Sun N1 Grid Engine 6.1 Administration Guide

Configuring Hosts

N1 Grid Engine 6.1 software maintains object lists for all types of hosts except for the master host. The lists of administration host objects and submit host objects indicate whether a host has administrative or submit permission. The execution host objects include other parameters. Among these parameters are the load information that is reported by the sge_execd running on the host, and the load parameter scaling factors that are defined by the administrator.

You can configure host objects with QMON or from the command line.

QMON Host Configuration dialog box has four tabs:

The qconf command provides the command-line interface for managing host objects.

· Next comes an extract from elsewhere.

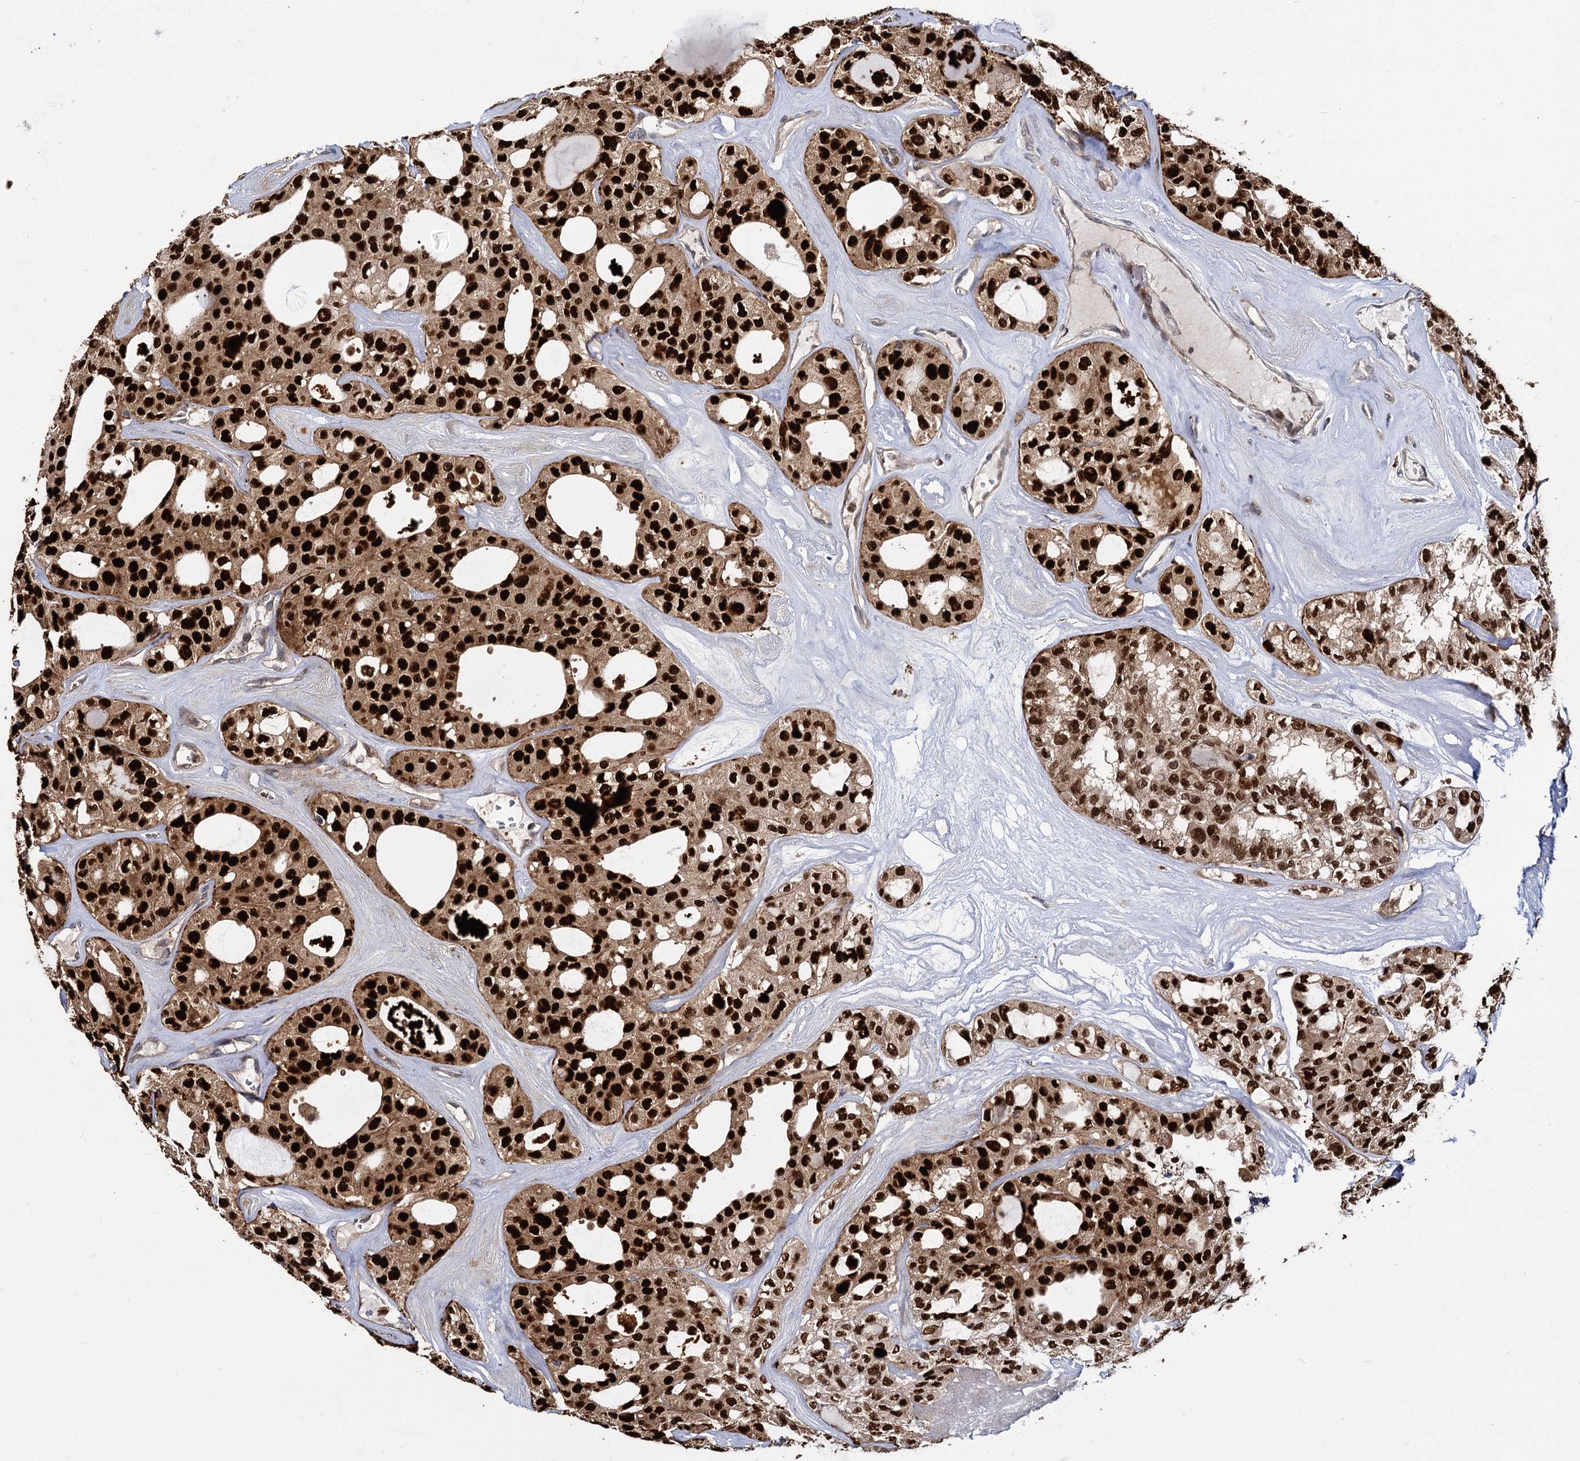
{"staining": {"intensity": "strong", "quantity": ">75%", "location": "cytoplasmic/membranous,nuclear"}, "tissue": "thyroid cancer", "cell_type": "Tumor cells", "image_type": "cancer", "snomed": [{"axis": "morphology", "description": "Follicular adenoma carcinoma, NOS"}, {"axis": "topography", "description": "Thyroid gland"}], "caption": "Thyroid cancer (follicular adenoma carcinoma) tissue reveals strong cytoplasmic/membranous and nuclear expression in approximately >75% of tumor cells, visualized by immunohistochemistry.", "gene": "GAL3ST4", "patient": {"sex": "male", "age": 75}}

Configuring Execution Hosts With QMON

Before you configure an execution host, you must first install the software on the execution host as described in How to Install Execution Hosts in Sun N1 Grid Engine 6.1 Installation Guide.

To configure execution hosts, on the QMON Main Control window click the Host Configuration button, and then click the Execution Host tab. The Execution Host tab looks like the following figure:

Figure 1–1 Execution Host Tab

Dialog box titled Host Configuration. Shows Execution
Host tab with hosts, attributes. Shows Add, Modify, Delete, Shutdown,
Done, and Help buttons.


Note –

Administrative or submit commands are allowed from execution hosts only if the execution hosts are also declared to be administration or submit hosts. See Configuring Administration Hosts With QMON and Configuring Submit Hosts With QMON.


The Hosts list displays the execution hosts that are already defined.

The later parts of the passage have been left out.